Texto proporcionado >>
□ □ □
No se me olvida —y seguro que a ustedes tampoco— el año 2000. El año en que un hombre dedicó el mayor galardón cinematográfico a una bolsa de plástico del World Trade Center.
Antes de subir al escenario apretaba entre los dedos un tubo de tranquilizantes escondido en el esmoquin. Para él, todo aquello era una fantasía grotesca y casi felliniana. Orinar junto a Brad Pitt, ayudar a Charlize Theron a recolocarse el vestido. Ver a Joan Rivers en carne y hueso. En la cumbre misma del éxito (recoger un Óscar con tu primera película), Alan Ball se sentía un extraterrestre sudoroso con gafas de pasta.
Porque no hacía tanto tiempo que no era más que otro gris guionista que se dejaba los dientes en un empleo que detestaba. Escribir para sitcoms como Grace Under Fire o Cybill fue lo más parecido a ser cortesano en el palacio de una reina desquiciada. Risas enlatadas y guiones semanales que no valían ni el papel en el que estaban impresos. Habría sido obsceno confesarse infeliz —viviendo entre Hollywood y Nueva York, trabajando con las estrellas televisivas del momento—, así que se resignaba con la frustración alienante de justificar su sueldo.
□ □ □
Datos registrados >>
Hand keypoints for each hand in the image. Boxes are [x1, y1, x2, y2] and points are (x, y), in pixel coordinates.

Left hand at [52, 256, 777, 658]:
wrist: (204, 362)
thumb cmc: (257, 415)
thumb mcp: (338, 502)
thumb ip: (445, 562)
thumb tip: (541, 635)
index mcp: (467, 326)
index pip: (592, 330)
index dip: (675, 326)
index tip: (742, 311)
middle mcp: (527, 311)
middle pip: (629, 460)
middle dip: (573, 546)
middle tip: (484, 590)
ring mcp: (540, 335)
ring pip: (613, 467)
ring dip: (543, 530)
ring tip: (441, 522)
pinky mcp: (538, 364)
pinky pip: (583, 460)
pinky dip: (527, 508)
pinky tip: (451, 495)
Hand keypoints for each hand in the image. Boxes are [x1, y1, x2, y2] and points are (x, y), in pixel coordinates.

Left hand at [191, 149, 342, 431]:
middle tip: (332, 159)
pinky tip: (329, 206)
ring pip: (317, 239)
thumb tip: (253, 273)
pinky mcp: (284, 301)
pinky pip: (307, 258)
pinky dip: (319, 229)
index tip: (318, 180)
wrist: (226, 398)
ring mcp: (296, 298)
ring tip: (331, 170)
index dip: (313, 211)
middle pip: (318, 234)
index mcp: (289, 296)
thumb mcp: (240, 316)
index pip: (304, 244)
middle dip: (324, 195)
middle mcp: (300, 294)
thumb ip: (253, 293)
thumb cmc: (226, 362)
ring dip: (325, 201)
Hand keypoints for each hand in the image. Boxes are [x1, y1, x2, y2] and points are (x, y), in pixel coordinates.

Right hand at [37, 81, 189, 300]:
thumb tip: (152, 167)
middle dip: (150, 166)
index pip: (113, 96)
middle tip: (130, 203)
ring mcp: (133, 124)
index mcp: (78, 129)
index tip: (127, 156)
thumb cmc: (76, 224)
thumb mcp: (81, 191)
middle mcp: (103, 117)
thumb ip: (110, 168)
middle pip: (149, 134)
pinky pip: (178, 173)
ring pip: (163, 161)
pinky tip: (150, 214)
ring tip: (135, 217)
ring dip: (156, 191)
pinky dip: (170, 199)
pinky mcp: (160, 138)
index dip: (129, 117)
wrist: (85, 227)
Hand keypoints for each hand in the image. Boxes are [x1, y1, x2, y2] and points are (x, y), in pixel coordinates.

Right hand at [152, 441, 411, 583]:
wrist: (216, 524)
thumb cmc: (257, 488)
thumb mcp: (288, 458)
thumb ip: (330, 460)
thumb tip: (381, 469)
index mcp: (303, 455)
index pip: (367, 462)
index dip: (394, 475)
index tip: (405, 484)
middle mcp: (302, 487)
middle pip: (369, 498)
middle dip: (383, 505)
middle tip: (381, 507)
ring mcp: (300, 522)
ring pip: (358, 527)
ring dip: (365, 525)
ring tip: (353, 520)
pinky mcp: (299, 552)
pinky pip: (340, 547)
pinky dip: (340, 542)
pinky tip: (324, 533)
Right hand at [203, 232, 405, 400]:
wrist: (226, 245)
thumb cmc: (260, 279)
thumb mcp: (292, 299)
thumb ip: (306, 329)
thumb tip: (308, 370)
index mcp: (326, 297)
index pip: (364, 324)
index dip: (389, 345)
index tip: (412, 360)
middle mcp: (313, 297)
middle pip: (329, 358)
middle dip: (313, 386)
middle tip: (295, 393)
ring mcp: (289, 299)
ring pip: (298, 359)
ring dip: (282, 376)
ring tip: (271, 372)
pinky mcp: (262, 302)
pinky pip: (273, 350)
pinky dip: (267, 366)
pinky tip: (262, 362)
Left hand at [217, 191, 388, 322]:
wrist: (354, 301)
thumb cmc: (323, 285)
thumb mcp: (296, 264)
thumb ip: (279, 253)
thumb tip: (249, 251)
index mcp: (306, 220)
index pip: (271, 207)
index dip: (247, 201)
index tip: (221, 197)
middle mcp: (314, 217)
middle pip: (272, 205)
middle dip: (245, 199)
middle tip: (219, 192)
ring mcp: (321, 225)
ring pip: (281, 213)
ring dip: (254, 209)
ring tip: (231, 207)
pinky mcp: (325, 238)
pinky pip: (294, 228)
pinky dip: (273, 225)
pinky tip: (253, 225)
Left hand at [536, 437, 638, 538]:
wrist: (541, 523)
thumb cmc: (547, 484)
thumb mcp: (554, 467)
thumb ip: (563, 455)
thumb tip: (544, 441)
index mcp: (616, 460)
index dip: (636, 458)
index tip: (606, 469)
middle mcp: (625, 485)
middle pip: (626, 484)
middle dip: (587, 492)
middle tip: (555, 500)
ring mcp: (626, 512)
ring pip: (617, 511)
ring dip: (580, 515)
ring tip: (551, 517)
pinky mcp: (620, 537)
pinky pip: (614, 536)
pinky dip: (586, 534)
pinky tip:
□ □ □
Objetivo del ejercicio >>
Retoma el texto sobre Alan Ball y continúalo a partir de su última oración.

Resultado >>
A Ball le rondaba la certeza de haberse equivocado por segunda vez. Dar marcha atrás en su empeño de ser actor no fue especialmente traumático (bastó con interpretar al general Von Trapp en el musical teatral de Sonrisas y Lágrimas y percatarse de que tres de sus hijos eran actores bastante mayores que él), pero con la escritura le estaba costando doblegarse. Era una ilusión esquiva y tramposa, un constante ir y venir de oportunidades que, una vez llegaban a término, deformaban sus sueños en parodia chusca. Ni siquiera cuando ABC le concedió su propia serie, Oh, Grow Up, pudo sacudirse la vergüenza de ver el resultado en pantalla. Le cambiaban los diálogos (demasiado elevados), los personajes (nada de roles gais) y los escenarios. Cuando el perro ladraba, le ponían subtítulos. El despropósito no pasó de los once episodios, para alivio de sus cero espectadores y especialmente del propio Ball. «Es la primera serie que es físicamente dolorosa de ver», describió un crítico, de forma memorable.
Todos los días abandonaba el set de Cybill a las dos de la mañana con toneladas de ira y frustración en el estómago. Una noche cualquiera comenzó a golpear el teclado para tratar de sacárselas de encima y afrontar el tóxico rodaje. Había perdido la pasión por lo que hacía, y escribió la historia de un hombre que había perdido la pasión por lo que hacía. No le puso nombre hasta que se vio a sí mismo hipnotizado por la basura azotada por el aire en la capital del mundo: American Beauty.
Y aquí podría acabar el relato lacrimógeno de alguien que persevera para conseguir su sueño. El olfato de Steven Spielberg localizó el potencial del proyecto y, dos años después, recaudaba ciento treinta millones de dólares y cinco estatuillas en los premios Óscar. Entre otras, la de mejor guion original para Alan Ball.
Dejar de vender su alma al diablo fue en un alivio, sí. Pero para alguien que ha pasado toda su vida entre fantasmas, estaba muy lejos de suponer una salvación.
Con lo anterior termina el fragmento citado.